Undefined behavior in C often causes devastating security vulnerabilities. One practical mitigation is compartmentalization, which allows developers to structure large programs into mutually distrustful compartments with clearly specified privileges and interactions. In this paper we introduce SECOMP, a compiler for compartmentalized C code that comes with machine-checked proofs guaranteeing that the scope of undefined behavior is restricted to the compartments that encounter it and become dynamically compromised. These guarantees are formalized as the preservation of safety properties against adversarial contexts, a secure compilation criterion similar to full abstraction, and this is the first time such a strong criterion is proven for a mainstream programming language. To achieve this we extend the languages of the CompCert verified C compiler with isolated compartments that can only interact via procedure calls and returns, as specified by cross-compartment interfaces. We adapt the passes and optimizations of CompCert as well as their correctness proofs to this compartment-aware setting. We then use compiler correctness as an ingredient in a larger secure compilation proof that involves several proof engineering novelties, needed to scale formally secure compilation up to a C compiler.

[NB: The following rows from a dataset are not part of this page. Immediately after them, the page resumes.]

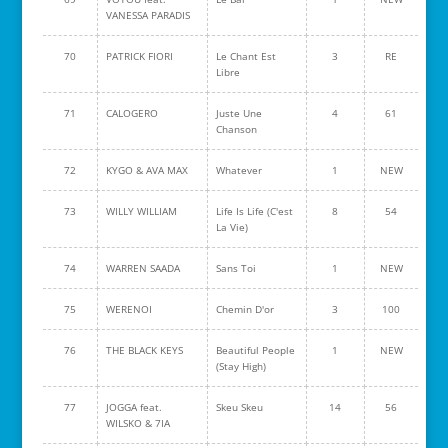
VANESSA PARADIS
70
PATRICK FIORI
Le Chant Est
3
RE
Libre
71
CALOGERO
Juste Une
4
61
Chanson
72
KYGO & AVA MAX
Whatever
1
NEW
73
WILLY WILLIAM
Life Is Life (C'est
8
54
La Vie)
74
WARREN SAADA
Sans Toi
1
NEW
75
WERENOI
Chemin D'or
3
100
76
THE BLACK KEYS
Beautiful People
1
NEW
(Stay High)
77
JOGGA feat.
Skeu Skeu
14
56
WILSKO & 7IA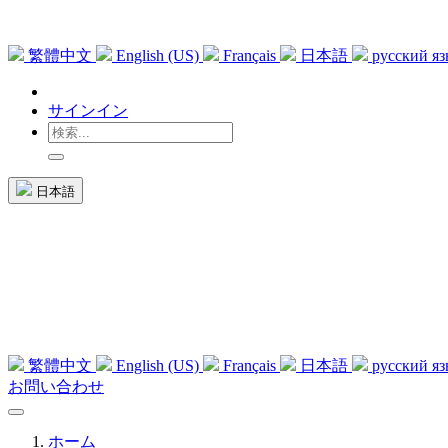
繁體中文
English (US)
Français
日本語
русский я
サインイン
日本語
繁體中文
English (US)
Français
日本語
русский я
お問い合わせ
ホーム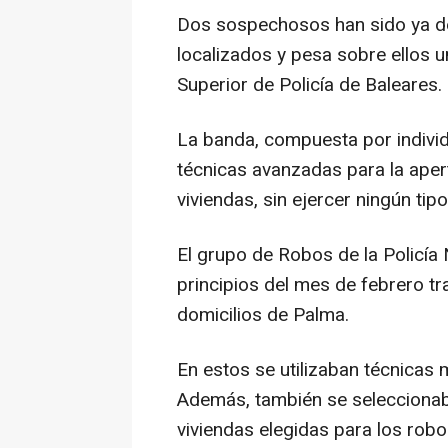
Dos sospechosos han sido ya de
localizados y pesa sobre ellos u
Superior de Policía de Baleares.
La banda, compuesta por individ
técnicas avanzadas para la apert
viviendas, sin ejercer ningún ti
El grupo de Robos de la Policía 
principios del mes de febrero tr
domicilios de Palma.
En estos se utilizaban técnicas 
Además, también se seleccionab
viviendas elegidas para los robo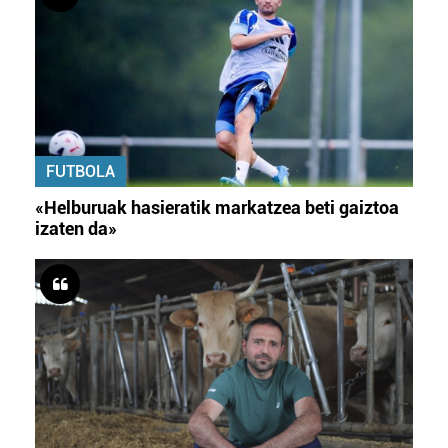
FUTBOLA
«Helburuak hasieratik markatzea beti gaiztoa
izaten da»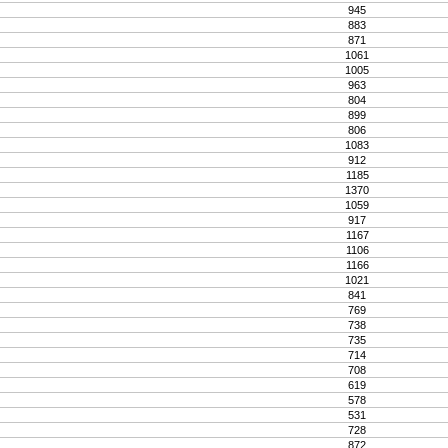
945
883
871
1061
1005
963
804
899
806
1083
912
1185
1370
1059
917
1167
1106
1166
1021
841
769
738
735
714
708
619
578
531
728
872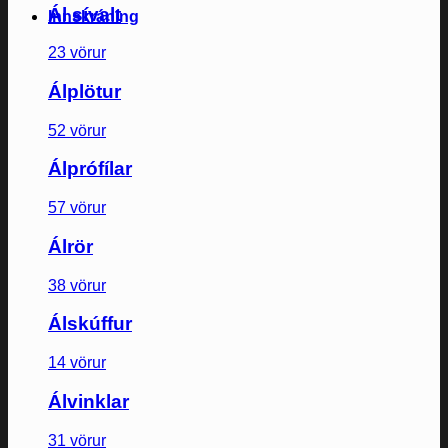
Ál sívalt
Innskráning
23 vörur
Álplötur
52 vörur
Álprófílar
57 vörur
Álrör
38 vörur
Álskúffur
14 vörur
Álvinklar
31 vörur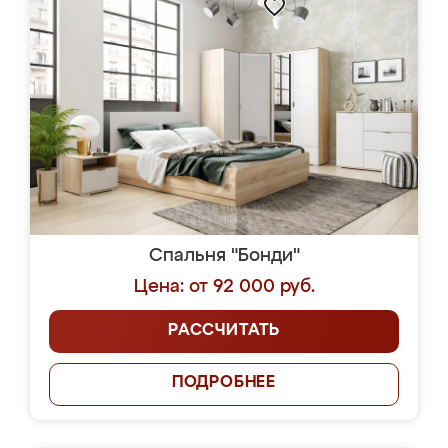
Спальня "Бонди"
Цена: от 92 000 руб.
РАССЧИТАТЬ
ПОДРОБНЕЕ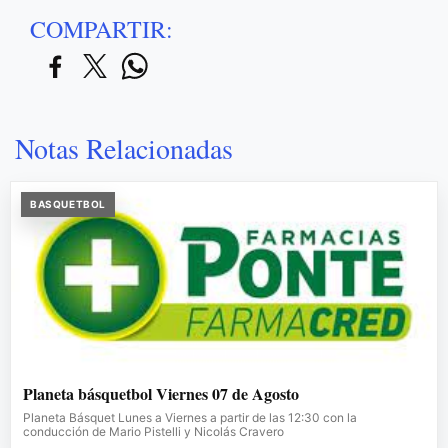
COMPARTIR:
Notas Relacionadas
BASQUETBOL
Planeta básquetbol Viernes 07 de Agosto
Planeta Básquet Lunes a Viernes a partir de las 12:30 con la
conducción de Mario Pistelli y Nicolás Cravero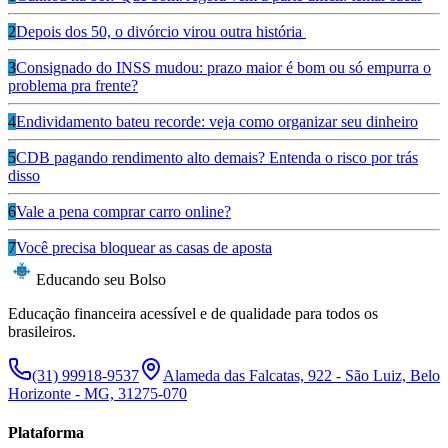
2
Depois dos 50, o divórcio virou outra história
3
Consignado do INSS mudou: prazo maior é bom ou só empurra o
problema pra frente?
4
Endividamento bateu recorde: veja como organizar seu dinheiro
5
CDB pagando rendimento alto demais? Entenda o risco por trás
disso
6
Vale a pena comprar carro online?
7
Você precisa bloquear as casas de aposta
Educando seu Bolso
Educação financeira acessível e de qualidade para todos os
brasileiros.
(31) 99918-9537
Alameda das Falcatas, 922 - São Luiz, Belo
Horizonte - MG, 31275-070
Plataforma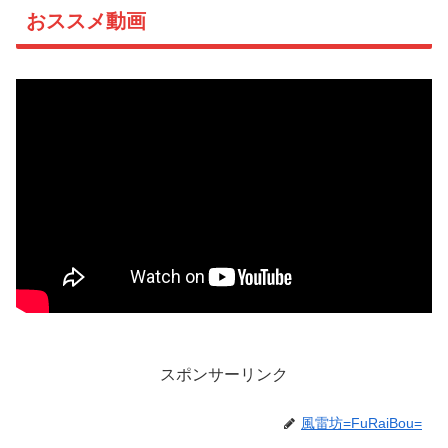
おススメ動画
スポンサーリンク
風雷坊=FuRaiBou=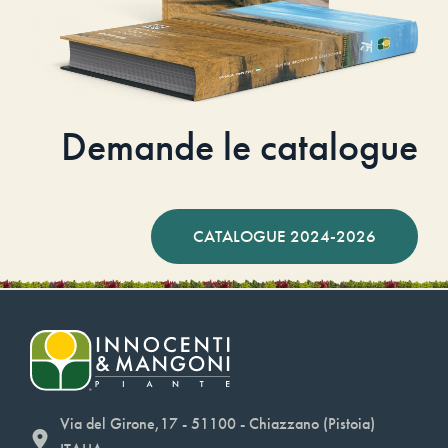
Demande le catalogue
CATALOGUE 2024-2026
Via del Girone,17 - 51100 - Chiazzano (Pistoia)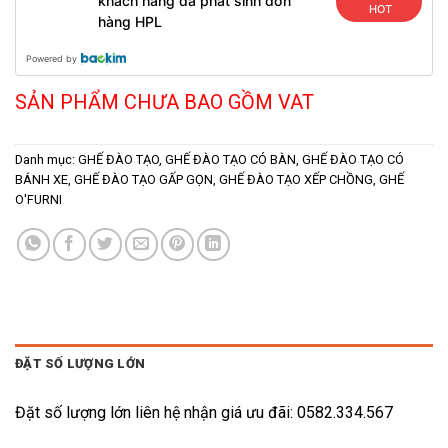
khách hàng đã phát sinh đơn
HOT
hàng HPL
Powered by
SẢN PHẨM CHƯA BAO GỒM VAT
Danh mục:
GHẾ ĐÀO TẠO
,
GHẾ ĐÀO TẠO CÓ BÀN
,
GHẾ ĐÀO TẠO CÓ
BÁNH XE
,
GHẾ ĐÀO TẠO GẤP GỌN
,
GHẾ ĐÀO TẠO XẾP CHỒNG
,
GHẾ
O'FURNI
ĐẶT SỐ LƯỢNG LỚN
Đặt số lượng lớn liên hệ nhận giá ưu đãi: 0582.334.567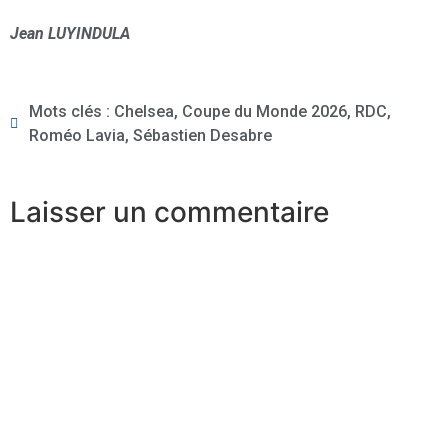
Jean LUYINDULA
Mots clés :
Chelsea
,
Coupe du Monde 2026
,
RDC
,
Roméo Lavia
,
Sébastien Desabre
Laisser un commentaire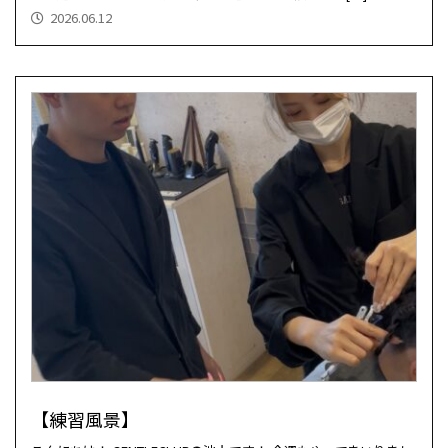
2026.06.12
【練習風景】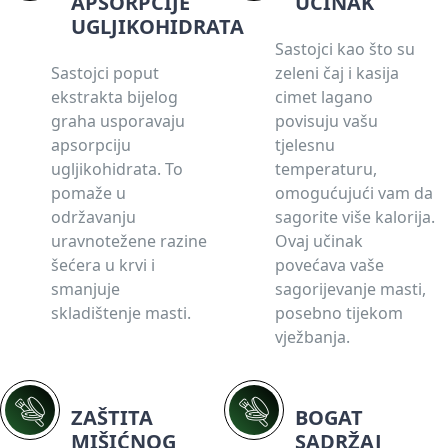
APSORPCIJE
UČINAK
UGLJIKOHIDRATA
Sastojci kao što su
Sastojci poput
zeleni čaj i kasija
ekstrakta bijelog
cimet lagano
graha usporavaju
povisuju vašu
apsorpciju
tjelesnu
ugljikohidrata. To
temperaturu,
pomaže u
omogućujući vam da
održavanju
sagorite više kalorija.
uravnotežene razine
Ovaj učinak
šećera u krvi i
povećava vaše
smanjuje
sagorijevanje masti,
skladištenje masti.
posebno tijekom
vježbanja.
ZAŠTITA
BOGAT
MIŠIĆNOG
SADRŽAJ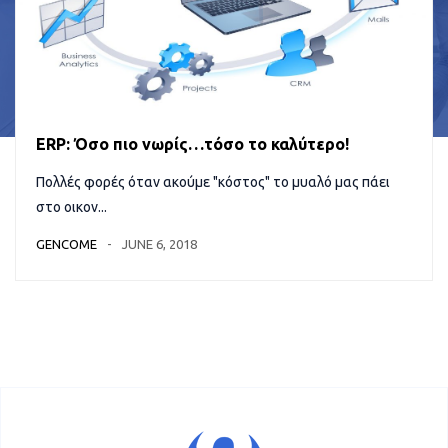
ERP: Όσο πιο νωρίς…τόσο το καλύτερο!
Πολλές φορές όταν ακούμε "κόστος" το μυαλό μας πάει
στο οικον...
GENCOME
JUNE 6, 2018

翻译：C语言中的未定义行为时常导致严重的安全漏洞。一种实用的缓解措施是隔离机制，它允许开发者将大型程序组织成相互不信任的隔离单元，并明确指定各单元的权限与交互方式。本文提出了SECOMP——一种针对隔离化C代码的编译器，该编译器提供机器验证的证明，确保未定义行为的作用范围仅局限于遭遇并动态失陷的隔离单元。这些保证被形式化为针对对抗性上下文的性质保持性，这是一种与完全抽象类似的安全编译准则，而这是首次为一种主流编程语言证明如此强的准则。为实现这一目标，我们将CompCert已验证C编译器的语言扩展为包含由跨隔离单元接口规范、仅能通过过程调用与返回进行交互的独立隔离单元。我们调整了CompCert的编译流程与优化策略及其正确性证明，使其适应这种隔离感知环境。随后，我们以编译器正确性作为更大规模安全编译证明的组成部分，该证明涉及多项证明工程技术创新，方能将形式化安全编译扩展至工业级C编译器。